→ How to complete this task
Transcribe the stretch of entries below from the line with "1. **Transaction Filtering" through the line with "#### **Deployment Features:**", exactly and with both ends included; leave out all other lines.

[Collected data]
---+---

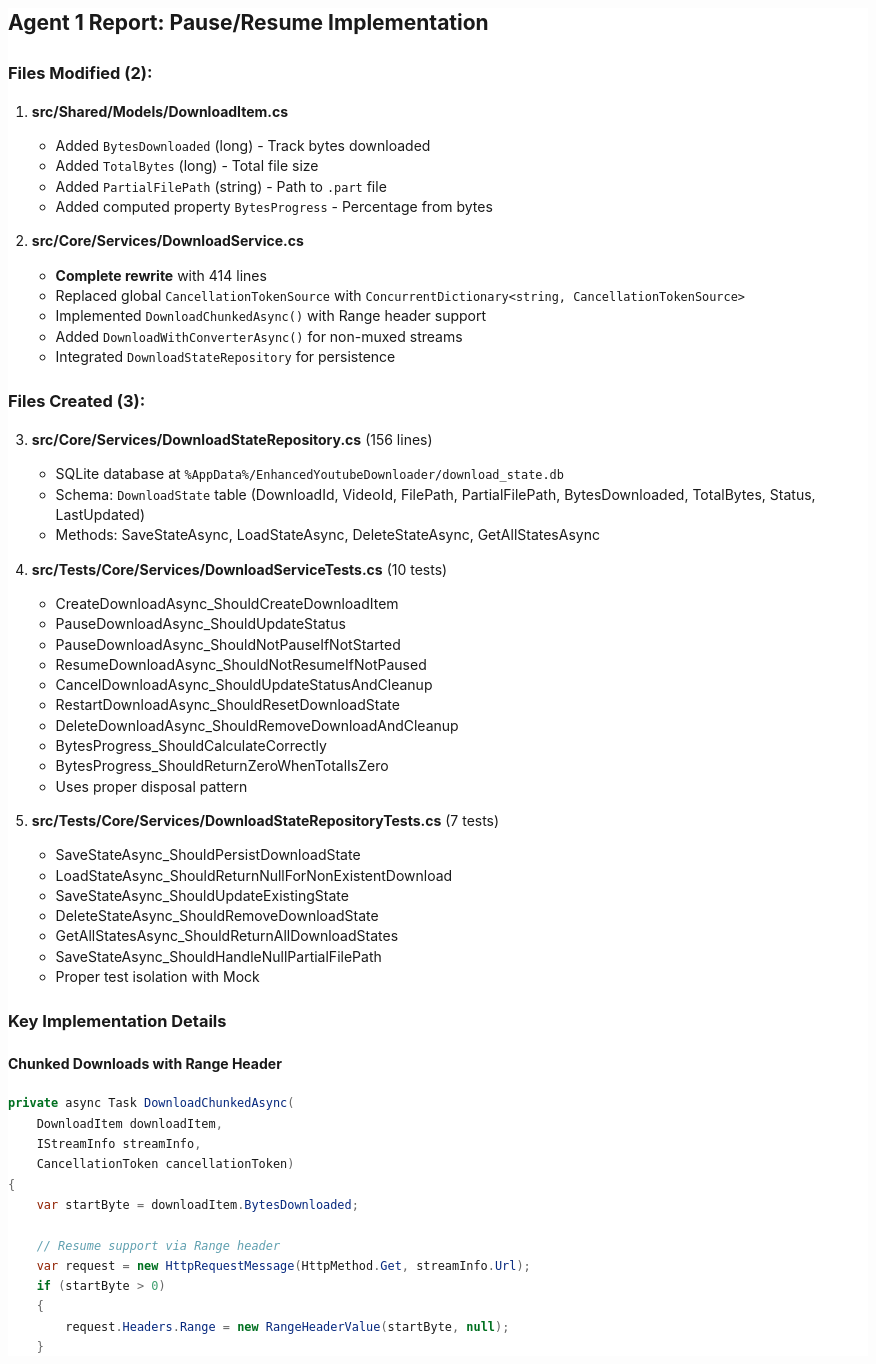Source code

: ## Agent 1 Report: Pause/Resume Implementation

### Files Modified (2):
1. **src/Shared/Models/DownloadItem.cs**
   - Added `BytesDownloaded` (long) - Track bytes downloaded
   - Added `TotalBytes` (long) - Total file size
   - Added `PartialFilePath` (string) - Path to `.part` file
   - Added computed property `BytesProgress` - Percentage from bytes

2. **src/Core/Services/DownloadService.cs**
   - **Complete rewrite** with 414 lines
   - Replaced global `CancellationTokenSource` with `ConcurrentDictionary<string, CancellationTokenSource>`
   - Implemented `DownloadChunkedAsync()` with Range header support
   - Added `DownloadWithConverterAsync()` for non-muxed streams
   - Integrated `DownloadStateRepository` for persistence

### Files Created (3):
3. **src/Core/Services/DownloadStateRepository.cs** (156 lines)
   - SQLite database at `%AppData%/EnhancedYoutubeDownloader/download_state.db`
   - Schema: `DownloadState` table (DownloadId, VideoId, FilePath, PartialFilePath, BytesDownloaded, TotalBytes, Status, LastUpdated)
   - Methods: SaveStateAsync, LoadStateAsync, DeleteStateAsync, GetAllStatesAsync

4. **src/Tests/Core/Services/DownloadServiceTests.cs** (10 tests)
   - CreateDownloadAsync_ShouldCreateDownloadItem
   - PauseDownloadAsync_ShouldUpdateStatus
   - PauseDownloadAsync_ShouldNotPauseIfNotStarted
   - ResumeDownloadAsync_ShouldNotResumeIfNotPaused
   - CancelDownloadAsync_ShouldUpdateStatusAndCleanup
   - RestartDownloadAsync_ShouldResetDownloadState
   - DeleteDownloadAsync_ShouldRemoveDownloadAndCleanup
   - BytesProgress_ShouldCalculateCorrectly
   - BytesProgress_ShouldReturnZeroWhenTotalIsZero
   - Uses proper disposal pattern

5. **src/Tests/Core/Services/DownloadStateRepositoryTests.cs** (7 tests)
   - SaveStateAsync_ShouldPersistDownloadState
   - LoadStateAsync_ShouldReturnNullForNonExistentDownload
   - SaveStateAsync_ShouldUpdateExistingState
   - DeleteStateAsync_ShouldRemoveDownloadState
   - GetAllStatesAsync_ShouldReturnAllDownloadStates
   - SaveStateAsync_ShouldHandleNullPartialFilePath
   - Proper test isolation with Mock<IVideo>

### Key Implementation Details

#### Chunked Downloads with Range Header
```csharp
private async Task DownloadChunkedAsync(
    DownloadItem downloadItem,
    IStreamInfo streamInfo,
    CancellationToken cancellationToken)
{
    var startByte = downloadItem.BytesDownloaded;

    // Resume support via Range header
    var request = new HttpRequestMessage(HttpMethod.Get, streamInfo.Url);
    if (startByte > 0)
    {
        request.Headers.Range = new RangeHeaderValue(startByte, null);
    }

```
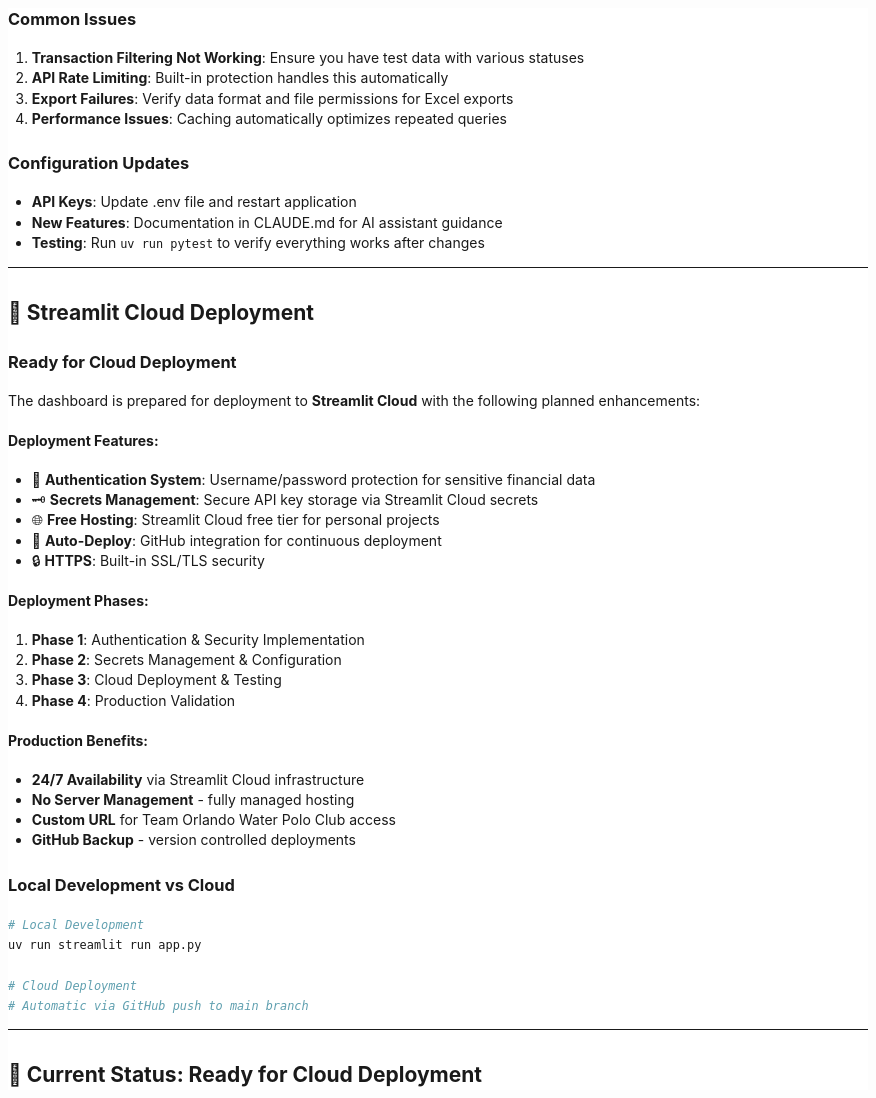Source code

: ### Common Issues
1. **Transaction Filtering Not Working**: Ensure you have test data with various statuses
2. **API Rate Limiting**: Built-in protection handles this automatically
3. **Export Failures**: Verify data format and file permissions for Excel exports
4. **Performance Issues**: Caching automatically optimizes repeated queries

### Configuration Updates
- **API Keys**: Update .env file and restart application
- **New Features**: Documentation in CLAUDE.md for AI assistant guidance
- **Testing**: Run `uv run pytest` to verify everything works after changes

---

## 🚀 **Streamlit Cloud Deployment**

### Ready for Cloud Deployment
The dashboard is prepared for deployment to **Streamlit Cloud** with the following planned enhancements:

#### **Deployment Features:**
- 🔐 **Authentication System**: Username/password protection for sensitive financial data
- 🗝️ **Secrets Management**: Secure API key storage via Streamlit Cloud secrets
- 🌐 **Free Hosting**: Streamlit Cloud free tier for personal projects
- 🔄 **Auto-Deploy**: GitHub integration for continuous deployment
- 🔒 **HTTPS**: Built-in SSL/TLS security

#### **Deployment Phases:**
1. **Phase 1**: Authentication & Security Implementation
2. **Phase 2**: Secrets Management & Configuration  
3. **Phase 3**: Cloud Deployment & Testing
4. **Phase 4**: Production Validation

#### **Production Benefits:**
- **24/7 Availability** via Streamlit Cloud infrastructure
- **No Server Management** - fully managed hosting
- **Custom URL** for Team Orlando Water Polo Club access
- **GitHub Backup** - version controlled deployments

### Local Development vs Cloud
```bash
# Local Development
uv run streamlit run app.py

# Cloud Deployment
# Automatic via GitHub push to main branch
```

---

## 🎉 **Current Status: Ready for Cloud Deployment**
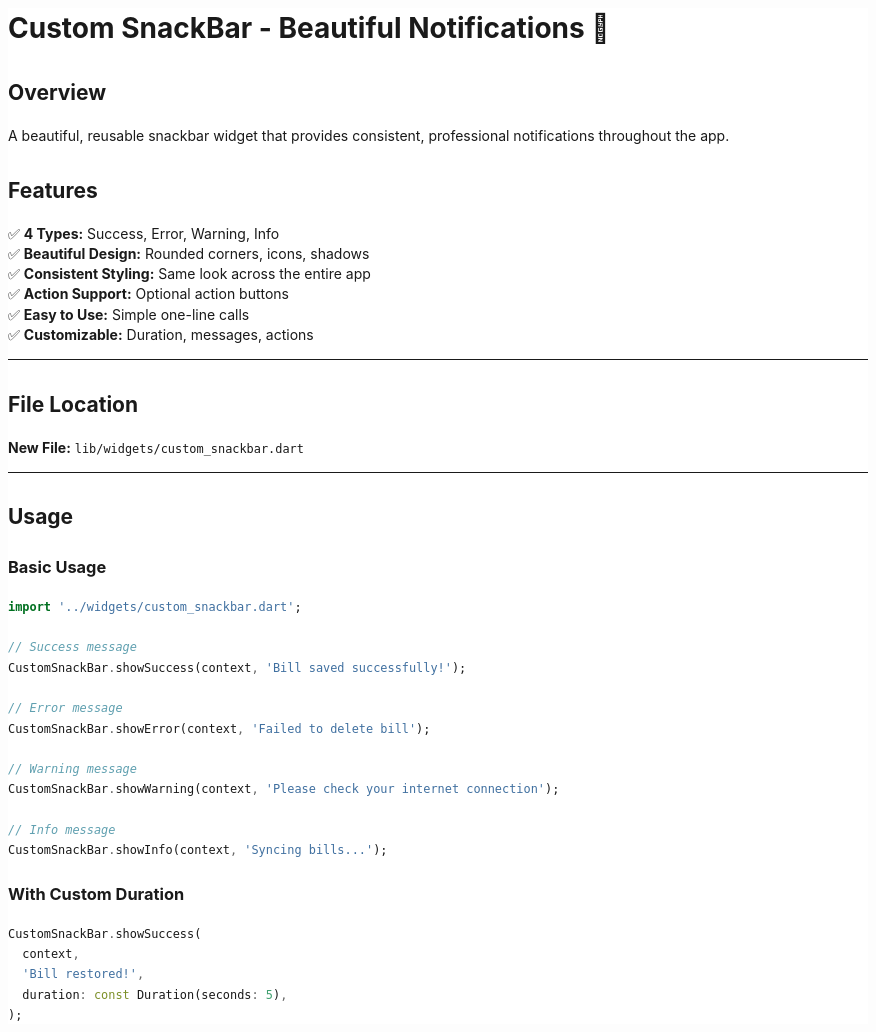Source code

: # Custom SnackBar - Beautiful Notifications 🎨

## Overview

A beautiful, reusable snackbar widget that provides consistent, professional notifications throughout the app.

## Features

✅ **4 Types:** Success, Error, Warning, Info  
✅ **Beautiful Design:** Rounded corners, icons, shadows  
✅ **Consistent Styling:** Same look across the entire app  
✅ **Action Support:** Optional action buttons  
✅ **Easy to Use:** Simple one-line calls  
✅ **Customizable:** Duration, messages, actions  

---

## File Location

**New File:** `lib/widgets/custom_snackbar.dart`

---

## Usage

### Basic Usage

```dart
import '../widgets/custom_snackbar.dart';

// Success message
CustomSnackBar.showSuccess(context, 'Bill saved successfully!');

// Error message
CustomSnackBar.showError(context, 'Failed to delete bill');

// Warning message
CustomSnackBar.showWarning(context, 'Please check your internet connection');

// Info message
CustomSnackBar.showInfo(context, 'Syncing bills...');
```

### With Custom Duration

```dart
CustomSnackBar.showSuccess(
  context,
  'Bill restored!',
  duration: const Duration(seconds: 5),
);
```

---+---

→ Response to the exercise
1. **Transaction Filtering Not Working**: Ensure you have test data with various statuses
2. **API Rate Limiting**: Built-in protection handles this automatically
3. **Export Failures**: Verify data format and file permissions for Excel exports
4. **Performance Issues**: Caching automatically optimizes repeated queries

### Configuration Updates
- **API Keys**: Update .env file and restart application
- **New Features**: Documentation in CLAUDE.md for AI assistant guidance
- **Testing**: Run `uv run pytest` to verify everything works after changes

---

## 🚀 **Streamlit Cloud Deployment**

### Ready for Cloud Deployment
The dashboard is prepared for deployment to **Streamlit Cloud** with the following planned enhancements:

#### **Deployment Features:**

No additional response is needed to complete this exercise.